Er zijn geen minder bezwarende alternatieven die hetzelfde beoogde effect hebben. De voorgestelde verplichte zorg is bovendien evenredig en naar verwachting effectief. Uit de stukken blijkt verder dat bij het bepalen van de juiste zorg rekening is gehouden met de voorwaarden die noodzakelijk zijn om deelname van betrokkene aan het maatschappelijk leven te bevorderen, alsmede met de veiligheid van betrokkene.
Gelet op het voorgaande is voldaan aan de criteria voor en doelen van verplichte zorg als bedoeld in de Wvggz.

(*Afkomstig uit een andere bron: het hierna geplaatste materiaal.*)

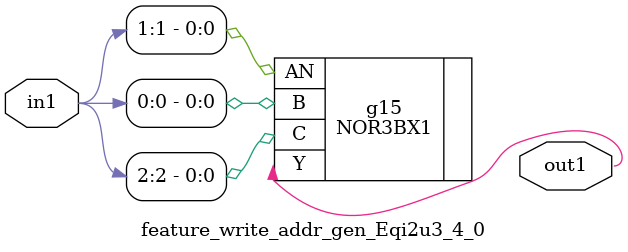
<source format=v>
`timescale 1ps / 1ps


module feature_write_addr_gen_Eqi2u3_4_0(in1, out1);
  input [2:0] in1;
  output out1;
  wire [2:0] in1;
  wire out1;
  NOR3BX1 g15(.AN (in1[1]), .B (in1[0]), .C (in1[2]), .Y (out1));
endmodule



</source>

De zorgmachtiging zal derhalve worden verleend.

Beslissing

De rechtbank:
verleent een zorgmachtiging ten aanzien van:

[betrokkene] ,

geboren op [geboortedatum] 1968 te [geboorteplaats] ,
inhoudende dat bij wijze van verplichte zorg de volgende maatregelen kunnen worden getroffen:
- toedienen van vocht;
- toedienen van voeding;
- verrichten medische controles;
- aanbrengen van beperkingen in de vrijheid het eigen leven in te richten, die tot gevolg hebben dat betrokkene iets moet doen of nalaten, waaronder het gebruik van communicatiemiddelen;
en daarnaast ook de volgende maatregelen indien het ernstig nadeel niet langer in het ambulante kader kan worden afgewend;
- beperken van de bewegingsvrijheid;
- opnemen in een accommodatie;
bepaalt dat deze machtiging geldt tot en met 17 maart 2025;
wijst af het meer of anders verzochte.
Deze beschikking is gegeven door mr. E.E. Schotte, rechter, bijgestaan door S.N. Maas als griffier, en uitgesproken ter openbare zitting van 17 september 2024.
De schriftelijke uitwerking van deze beschikking is vastgesteld op 30 september 2024.
Tegen deze beschikking staat het rechtsmiddel van cassatie open.